Bush and all those pussies make for a target rich environment. A lot of the book comes from the emptiness I often feel. I don't know about what was inspiration for writing of that kind in that I don't really feel inspired when I write like that. Cursed is more the word. It is an elaboration on the wretchedness that runs me all over.

What are the lingering thoughts you’ve taken away from your time spent with soldiers overseas and at Walter Reed Army Medical Center?

That there are really no bigger truths to be known from any of it. The people at the top are almost as clueless as anyone else. People lose limbs really easily and they have the rest of their lives to wonder what it was all about anyway. The closer you get up on it, the smaller and sadder the whole thing becomes. Everyone's just running around being insane, the troops, the insurgents, it's all completely nuts. There is so much pain for the families and friends. It's too much sadness to make people go through in a life.
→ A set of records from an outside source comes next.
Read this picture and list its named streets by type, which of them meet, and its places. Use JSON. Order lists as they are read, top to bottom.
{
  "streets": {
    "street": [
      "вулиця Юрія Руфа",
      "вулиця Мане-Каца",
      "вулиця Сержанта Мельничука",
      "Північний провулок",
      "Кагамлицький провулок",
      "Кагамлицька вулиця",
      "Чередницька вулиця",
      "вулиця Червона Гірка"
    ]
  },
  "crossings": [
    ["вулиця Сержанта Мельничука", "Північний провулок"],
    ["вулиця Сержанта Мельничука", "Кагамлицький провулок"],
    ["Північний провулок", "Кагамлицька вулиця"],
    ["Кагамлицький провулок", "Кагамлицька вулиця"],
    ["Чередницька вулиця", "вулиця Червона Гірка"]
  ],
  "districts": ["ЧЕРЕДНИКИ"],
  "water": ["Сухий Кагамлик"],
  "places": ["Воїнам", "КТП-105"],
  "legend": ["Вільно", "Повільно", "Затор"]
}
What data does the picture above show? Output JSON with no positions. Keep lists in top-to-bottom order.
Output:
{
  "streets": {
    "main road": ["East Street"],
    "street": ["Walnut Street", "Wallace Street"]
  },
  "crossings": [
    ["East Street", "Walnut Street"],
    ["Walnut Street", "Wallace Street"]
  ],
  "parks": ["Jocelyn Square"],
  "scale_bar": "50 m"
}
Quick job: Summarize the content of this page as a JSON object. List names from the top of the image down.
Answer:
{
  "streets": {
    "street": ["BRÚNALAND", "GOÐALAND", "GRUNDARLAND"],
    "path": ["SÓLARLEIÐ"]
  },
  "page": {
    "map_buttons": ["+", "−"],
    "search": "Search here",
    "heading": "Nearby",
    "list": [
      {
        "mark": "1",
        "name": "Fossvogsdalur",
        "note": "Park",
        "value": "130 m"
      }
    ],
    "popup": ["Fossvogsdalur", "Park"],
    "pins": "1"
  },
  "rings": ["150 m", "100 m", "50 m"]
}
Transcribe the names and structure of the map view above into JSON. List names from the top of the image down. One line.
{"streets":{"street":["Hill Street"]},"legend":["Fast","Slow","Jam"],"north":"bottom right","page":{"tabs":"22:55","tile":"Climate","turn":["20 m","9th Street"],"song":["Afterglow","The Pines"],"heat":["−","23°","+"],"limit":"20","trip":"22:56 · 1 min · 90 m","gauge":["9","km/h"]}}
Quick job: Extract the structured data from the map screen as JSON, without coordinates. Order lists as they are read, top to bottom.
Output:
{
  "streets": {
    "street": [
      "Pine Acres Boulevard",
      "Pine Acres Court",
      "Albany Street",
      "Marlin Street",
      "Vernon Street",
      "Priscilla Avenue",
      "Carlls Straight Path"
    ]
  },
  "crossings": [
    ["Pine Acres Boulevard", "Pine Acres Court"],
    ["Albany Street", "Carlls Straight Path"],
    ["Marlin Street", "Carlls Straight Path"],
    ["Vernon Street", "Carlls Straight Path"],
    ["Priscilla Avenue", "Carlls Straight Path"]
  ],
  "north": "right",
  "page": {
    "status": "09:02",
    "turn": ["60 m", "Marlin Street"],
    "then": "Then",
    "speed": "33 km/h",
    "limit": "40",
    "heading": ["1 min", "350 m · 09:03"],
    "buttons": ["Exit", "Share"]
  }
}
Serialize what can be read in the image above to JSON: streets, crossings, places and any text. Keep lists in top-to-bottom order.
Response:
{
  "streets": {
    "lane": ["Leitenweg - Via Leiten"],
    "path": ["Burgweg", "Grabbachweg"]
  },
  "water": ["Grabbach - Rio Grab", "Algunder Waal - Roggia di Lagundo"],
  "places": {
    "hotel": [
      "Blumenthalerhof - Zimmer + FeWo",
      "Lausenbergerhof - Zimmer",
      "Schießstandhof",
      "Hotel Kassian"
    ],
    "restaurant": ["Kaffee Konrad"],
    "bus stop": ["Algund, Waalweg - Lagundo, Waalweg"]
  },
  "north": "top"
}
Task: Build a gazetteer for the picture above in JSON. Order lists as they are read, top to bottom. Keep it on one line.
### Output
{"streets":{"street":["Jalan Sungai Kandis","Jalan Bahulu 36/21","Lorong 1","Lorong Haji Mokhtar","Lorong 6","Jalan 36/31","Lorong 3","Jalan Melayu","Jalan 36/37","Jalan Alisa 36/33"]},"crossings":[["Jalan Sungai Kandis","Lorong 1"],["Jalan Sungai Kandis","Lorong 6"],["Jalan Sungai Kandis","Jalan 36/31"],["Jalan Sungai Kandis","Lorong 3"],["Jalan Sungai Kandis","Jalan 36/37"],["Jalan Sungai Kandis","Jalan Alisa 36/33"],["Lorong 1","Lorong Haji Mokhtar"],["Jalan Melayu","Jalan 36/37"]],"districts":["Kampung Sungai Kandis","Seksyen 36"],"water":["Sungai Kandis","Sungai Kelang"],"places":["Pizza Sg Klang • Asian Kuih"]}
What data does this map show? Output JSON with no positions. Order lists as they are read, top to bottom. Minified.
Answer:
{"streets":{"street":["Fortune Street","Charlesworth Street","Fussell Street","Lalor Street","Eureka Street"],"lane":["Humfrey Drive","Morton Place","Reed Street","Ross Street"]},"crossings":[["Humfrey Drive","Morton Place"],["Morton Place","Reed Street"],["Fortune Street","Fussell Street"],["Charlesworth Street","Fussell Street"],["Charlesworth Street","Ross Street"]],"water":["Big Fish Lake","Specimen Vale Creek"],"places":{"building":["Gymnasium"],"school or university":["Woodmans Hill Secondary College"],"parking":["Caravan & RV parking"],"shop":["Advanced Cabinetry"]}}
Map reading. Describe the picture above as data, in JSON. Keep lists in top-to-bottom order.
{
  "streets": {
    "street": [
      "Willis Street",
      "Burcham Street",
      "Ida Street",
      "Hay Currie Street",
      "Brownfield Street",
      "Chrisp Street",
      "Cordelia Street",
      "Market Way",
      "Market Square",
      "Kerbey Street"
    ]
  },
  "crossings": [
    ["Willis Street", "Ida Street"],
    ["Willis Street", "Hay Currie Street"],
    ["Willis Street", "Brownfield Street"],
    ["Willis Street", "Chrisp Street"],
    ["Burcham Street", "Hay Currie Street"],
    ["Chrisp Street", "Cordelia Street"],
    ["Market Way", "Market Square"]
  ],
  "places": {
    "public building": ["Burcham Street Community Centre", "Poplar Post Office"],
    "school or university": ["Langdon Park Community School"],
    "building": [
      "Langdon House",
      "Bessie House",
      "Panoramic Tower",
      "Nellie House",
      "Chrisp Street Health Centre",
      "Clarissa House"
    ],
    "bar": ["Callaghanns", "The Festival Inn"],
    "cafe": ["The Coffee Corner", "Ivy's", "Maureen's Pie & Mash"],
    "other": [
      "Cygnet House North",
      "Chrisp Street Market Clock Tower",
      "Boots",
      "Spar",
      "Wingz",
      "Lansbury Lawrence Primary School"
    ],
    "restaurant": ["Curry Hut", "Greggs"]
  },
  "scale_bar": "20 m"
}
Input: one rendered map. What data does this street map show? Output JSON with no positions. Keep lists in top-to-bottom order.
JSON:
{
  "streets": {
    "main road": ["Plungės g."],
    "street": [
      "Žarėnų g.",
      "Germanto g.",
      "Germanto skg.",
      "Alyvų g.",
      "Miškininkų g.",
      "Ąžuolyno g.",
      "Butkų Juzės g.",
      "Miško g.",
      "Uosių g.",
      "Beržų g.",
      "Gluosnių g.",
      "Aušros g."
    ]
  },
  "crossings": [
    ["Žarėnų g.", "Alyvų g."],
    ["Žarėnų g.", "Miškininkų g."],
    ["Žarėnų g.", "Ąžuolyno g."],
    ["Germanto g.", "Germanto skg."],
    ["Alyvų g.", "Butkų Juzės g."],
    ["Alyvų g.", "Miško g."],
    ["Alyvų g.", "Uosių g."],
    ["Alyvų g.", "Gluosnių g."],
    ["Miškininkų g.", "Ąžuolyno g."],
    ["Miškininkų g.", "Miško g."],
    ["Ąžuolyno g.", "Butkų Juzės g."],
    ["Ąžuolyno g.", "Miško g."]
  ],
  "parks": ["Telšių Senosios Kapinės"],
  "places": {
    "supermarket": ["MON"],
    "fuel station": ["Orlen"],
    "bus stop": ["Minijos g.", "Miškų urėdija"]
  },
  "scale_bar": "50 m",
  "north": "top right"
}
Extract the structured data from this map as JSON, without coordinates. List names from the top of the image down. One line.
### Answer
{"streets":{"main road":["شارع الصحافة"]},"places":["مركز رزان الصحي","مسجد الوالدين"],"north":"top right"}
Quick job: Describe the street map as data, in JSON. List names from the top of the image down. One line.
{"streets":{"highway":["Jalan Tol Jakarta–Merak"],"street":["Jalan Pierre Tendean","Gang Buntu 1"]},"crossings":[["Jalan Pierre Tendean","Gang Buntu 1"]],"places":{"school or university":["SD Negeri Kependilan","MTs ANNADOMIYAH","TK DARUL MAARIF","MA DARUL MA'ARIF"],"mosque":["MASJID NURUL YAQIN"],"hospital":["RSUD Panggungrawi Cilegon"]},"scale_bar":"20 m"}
In terms of your talking dates, what countries and/or cities do you find it hardest to connect with the audience?

None really, believe it or not, it's been great all over. Russia was a little difficult with the language. Israel was amazing, places like Hungary were really great as well. Sometimes in the south of the U.S., there's some disconnect with the audience and myself perhaps but I could be wrong about that.

The new season of your IFC show is going to be weekly, with musical guests. Can you share a little bit of what viewers can expect in the first few episodes?

Honestly, we have just started working on the season. There will be interviews with guests to be determined, I will be going off on topics that are interesting to me, we will have music as you know. There will be some special segments, letters and other stuff we'll throw in as the year goes on. As far as the first band on and the first guests, I really don't know. We have taped Sleater-Kinney who were great, Ringside, John Doe, Frank Black, Ben Folds. Should be really cool.

You’re nonstop. But age bears down, and you must foresee some level of slowdown and/or priority shifts in say, the next 10, 15 years. What does Henry Rollins’ semi-retirement look like?

At some point, I would like to be extremely solitary and not have to talk to many people or get much mail. It becomes harder and harder to be around and amongst people for me. There will come a point to where I will be unable to do it. I am not one who hates people. Not remotely. They are, in many instances, painful to be around.